Anche Shaka glielo aveva detto, quando avevano parlato telepaticamente e l’amico gli aveva rivelato dell’arrivo del ragazzino al Santuario, quella mattina.

Forse presto sarebbero stati tutti costretti a prendere il loro posto, che lo volessero o meno, perché il destino stava per compiersi e nessuno di loro della casta dorata poteva tirarsi indietro.

Quando l’armatura di Pegasus sarebbe stata assegnata, o a Cassius o a Seiya, allora il fato avrebbe scoperto tutte le carte in gioco, e a quel punto sarebbe toccato agli stessi giocatori decidere.

Athena o il Falso Sacerdote.

 

 

ANGOLINO AUTRICE:

Chiedo scusa per il tempo che ci ho messo e anche per il fatto che forse, temo, la storia sia andata a parare un po’ meh. In verità più o meno dall’inizio non avevo in mente di creare chissà quale tipo di rivolta interna, solo di cercare di spiegare a modo mio il perché dell’immobilità dei personaggi.

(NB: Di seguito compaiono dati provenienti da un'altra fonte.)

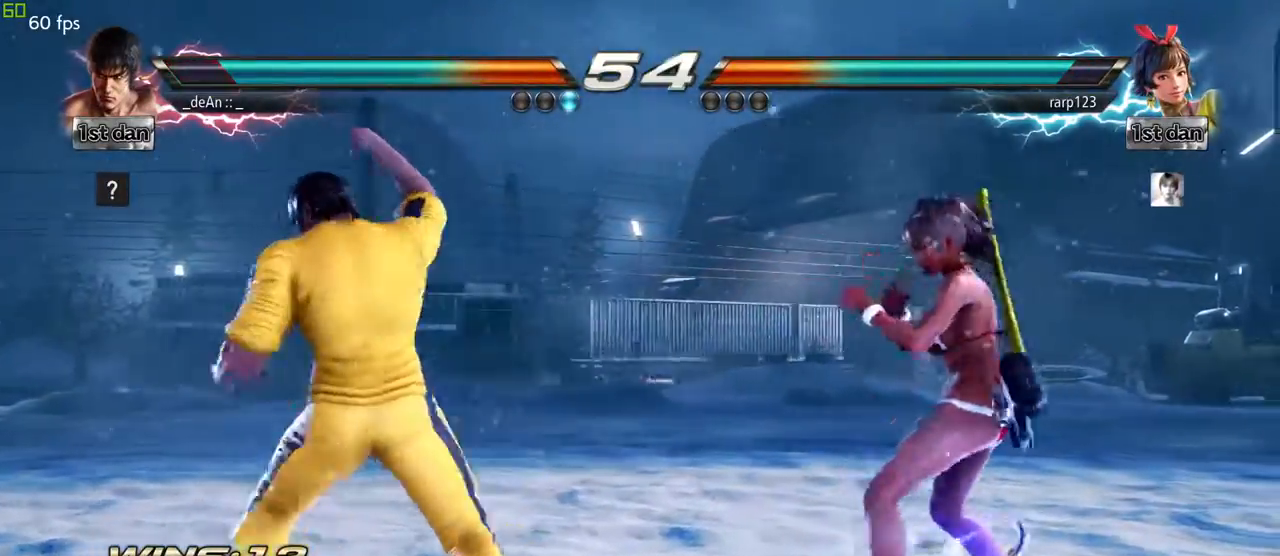
{"dt_ms": 500, "buttons": [], "left_stick": "left", "events": [[100, "left_stick", "center"], [200, "left_stick", "left"]]}
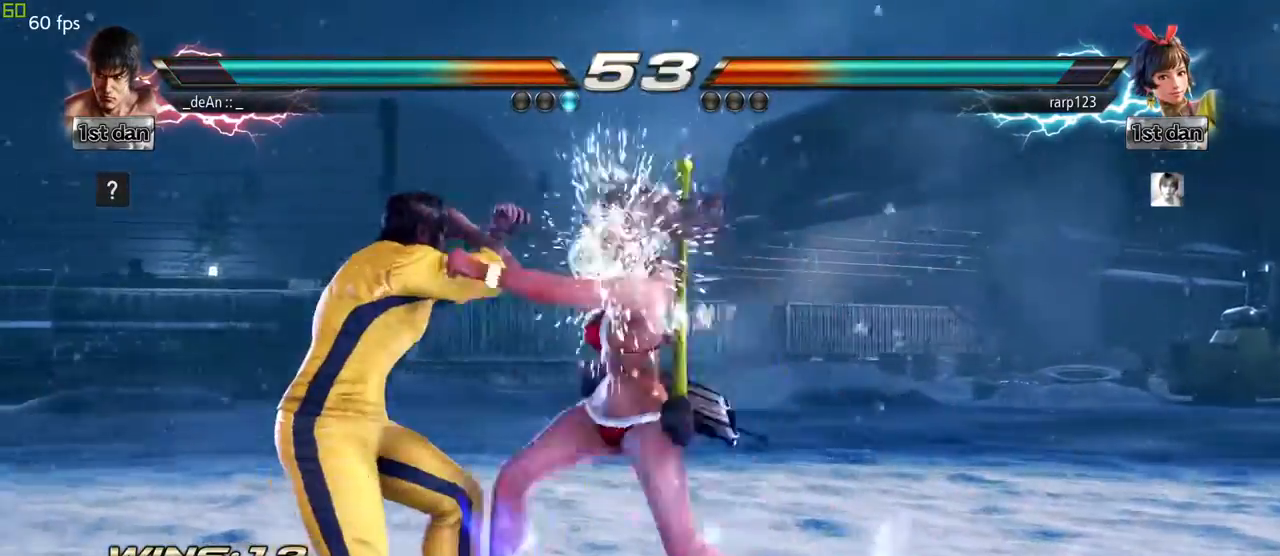
{"dt_ms": 500, "buttons": [], "left_stick": "down-right", "events": [[500, "left_stick", "down-right"]]}
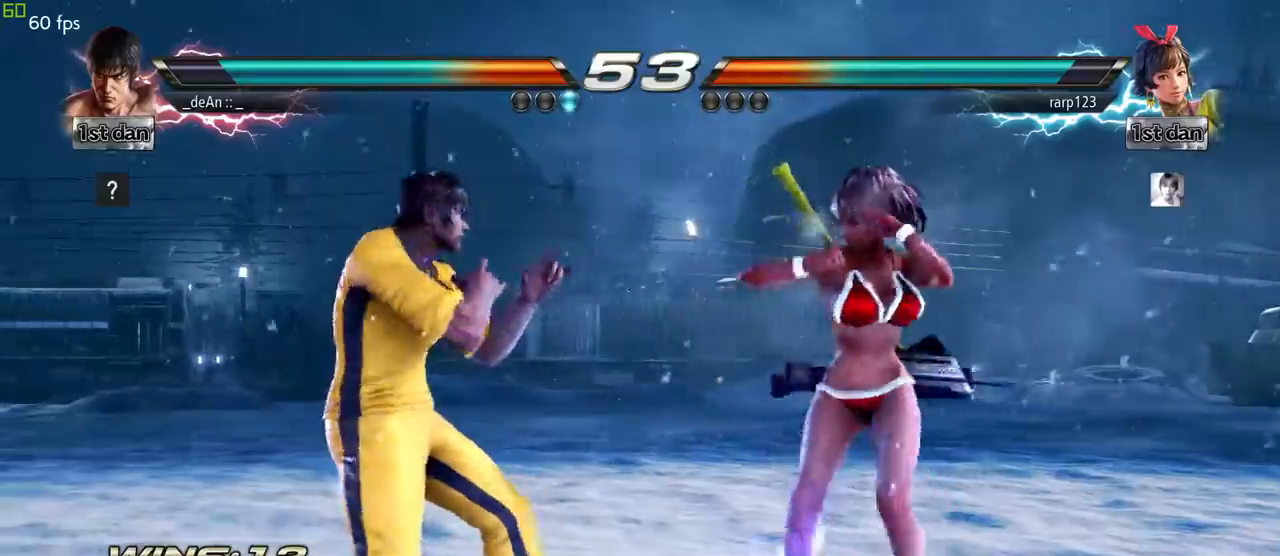
{"dt_ms": 500, "buttons": [], "left_stick": "center", "events": [[167, "left_stick", "left"], [267, "left_stick", "center"], [383, "left_stick", "left"], [483, "left_stick", "center"]]}
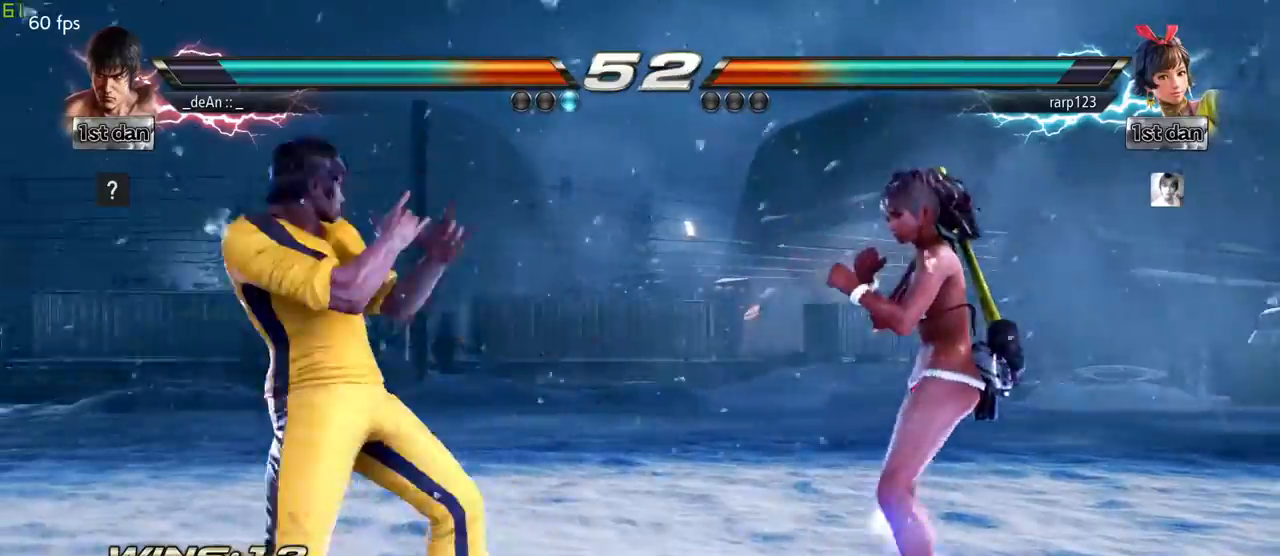
{"dt_ms": 500, "buttons": [], "left_stick": "center"}
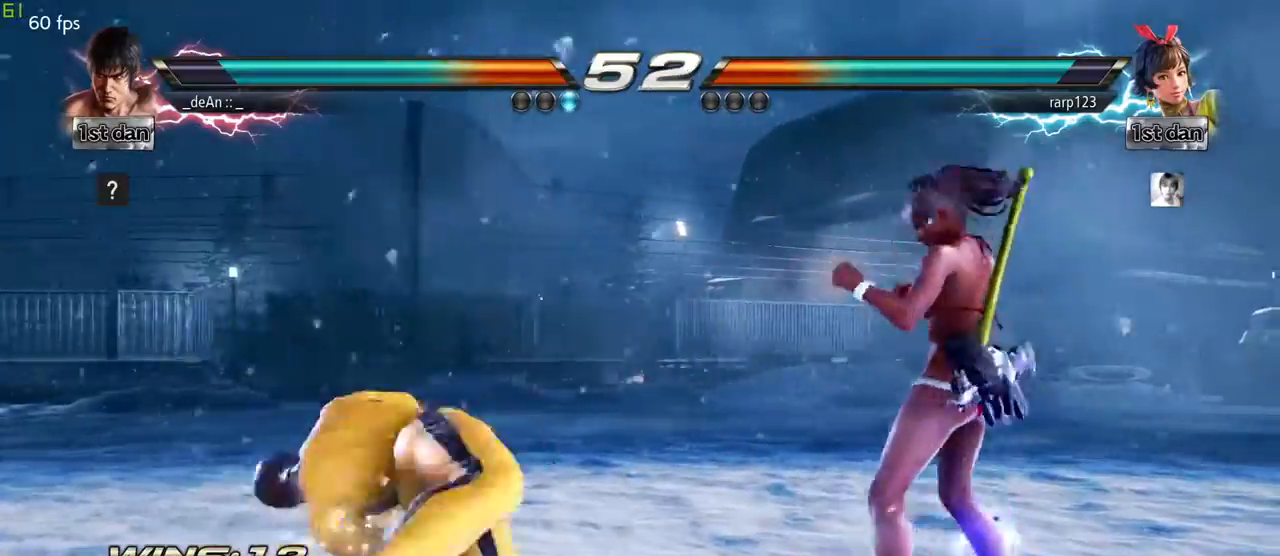
{"dt_ms": 500, "buttons": ["CIRCLE"], "left_stick": "center", "events": [[17, "CIRCLE", "down"], [117, "CIRCLE", "up"], [183, "CIRCLE", "down"], [283, "CIRCLE", "up"], [350, "CIRCLE", "down"], [417, "CIRCLE", "up"], [467, "CIRCLE", "down"]]}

Il fatto che qui tutti sappiano la verità è perché non posso accettare la stupidità che gli ha messo addosso Kurumada xD Non è possibile che nessuno si sia accorto. O che nessuno dubitasse. Preferisco pensare che volutamente abbiano fatto finta di nulla, per un motivo o un altro che sia.

E quindi, questa è la mia piccola versione.

La storia si conclude qui, manca solo un epilogo che spero di portarvi in conclusione il prima possibile, con l’inizio della storia che tutti conosciamo, e la scalata.

Grazie per la pazienza e grazie per la fiducia!